Margot e Pauline se culpam mutuamente de coisas que certamente não possuem culpados, a não ser o tempo. Margot se posiciona contra o casamento da irmã, mas nem por isso interfere diretamente nisso. Baumbach cria diálogos incríveis para Margot e os principais traços de sua personalidade são revelados quando ela indaga que todos, inclusive seu filho, a culpam de tudo que acontece. Seria Margot uma anti-heroína recalcada e amargurada, ou estaria ela com um problema tão grande quanto Pauline? São questionamentos cujo intimismo dos personagens é que estabelecerão como serão lidos pelo público.

A realidade é que “Margot e o Casamento” é um filme sobre relações. Ainda se destaca a relação de Margot com o filho Claude. Variando entre momentos de extremo amor e repulsa, os conflitos de Margot interferem até na relação com o único que não a abandona. Aliás, Claude também é importante na história por estar entrando na puberdade e assistindo, assim como a prima Ingrid (Flora Cross), a vida dos adultos e criando conceitos sobre relacionamentos.
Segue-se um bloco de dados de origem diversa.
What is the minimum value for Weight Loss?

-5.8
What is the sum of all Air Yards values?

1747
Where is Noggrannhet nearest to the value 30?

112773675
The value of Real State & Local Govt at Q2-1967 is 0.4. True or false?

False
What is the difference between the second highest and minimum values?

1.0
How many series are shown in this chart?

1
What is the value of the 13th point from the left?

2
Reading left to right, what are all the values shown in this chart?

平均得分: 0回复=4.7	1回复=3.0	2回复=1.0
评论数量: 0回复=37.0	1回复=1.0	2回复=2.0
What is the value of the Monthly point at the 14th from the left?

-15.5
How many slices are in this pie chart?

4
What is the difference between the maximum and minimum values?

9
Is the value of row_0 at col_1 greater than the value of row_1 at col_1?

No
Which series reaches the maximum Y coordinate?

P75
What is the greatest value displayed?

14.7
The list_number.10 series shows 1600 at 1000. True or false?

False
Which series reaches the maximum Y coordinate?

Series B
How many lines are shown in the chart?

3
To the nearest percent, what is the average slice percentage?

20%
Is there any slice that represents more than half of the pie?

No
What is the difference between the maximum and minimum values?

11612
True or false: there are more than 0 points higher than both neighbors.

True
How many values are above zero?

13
Ele tem contato com traição e desejo, e isso o instiga a querer saber mais. A química entre Zane Pais e Nicole Kidman é incrível, bem como a da atriz com todo o resto do elenco. São atuações cuja espontaneidade esquecem a marcação e as regras, dando uma volubilidade bem maior ao fluxo dos acontecimentos e tornando tudo crível.

Pauline e Malcolm formam uma dupla fora do convencional que funciona maravilhosamente bem em cena. Por mais que “seja totalmente sem atrativos”, como definiu Margot, Malcolm é para Pauline uma pessoa que passa segurança. Eles se divertem e sofrem juntos e são cúmplices de vidas fragmentadas pelo passado. Jennifer Jason Leigh demonstra controle total sobre sua personagem e casa muito bem com o lado dramático de Jack Black. É muito complicado para atores de comédia se desvencilhar do riso, mas em “Margot e o Casamento”, quando Black precisa ser engraçado, não soa forçado. A carga emocional do seu personagem é tamanha que afasta qualquer momento pastelão.

Quando um diretor escreve e filma sua própria história, é fácil chegar a uma conclusão rápida se ele tem talento ou não. Pensar em um texto e depois transformá-lo em imagens é um desafio de inteligência, e Baumbach sabe muito bem o que tirar de cada cena escrita/filmada. Ele aproveita seqüências, facilita a edição para não torná-la cansativa e tem em mãos um elenco impecável. Sua câmera se desprende dos formalismos, corre junto com o personagem, denuncia emoções e esconde segredos.

Para uma mente que opta, inclusive, por se abster de uma trilha sonora, elemento crucial para bons dramas, na tentativa de manter uma história crua e altamente eficaz, só resta os parabéns. Que mais Margots e casamentos venham pela filmografia deste competente cineasta.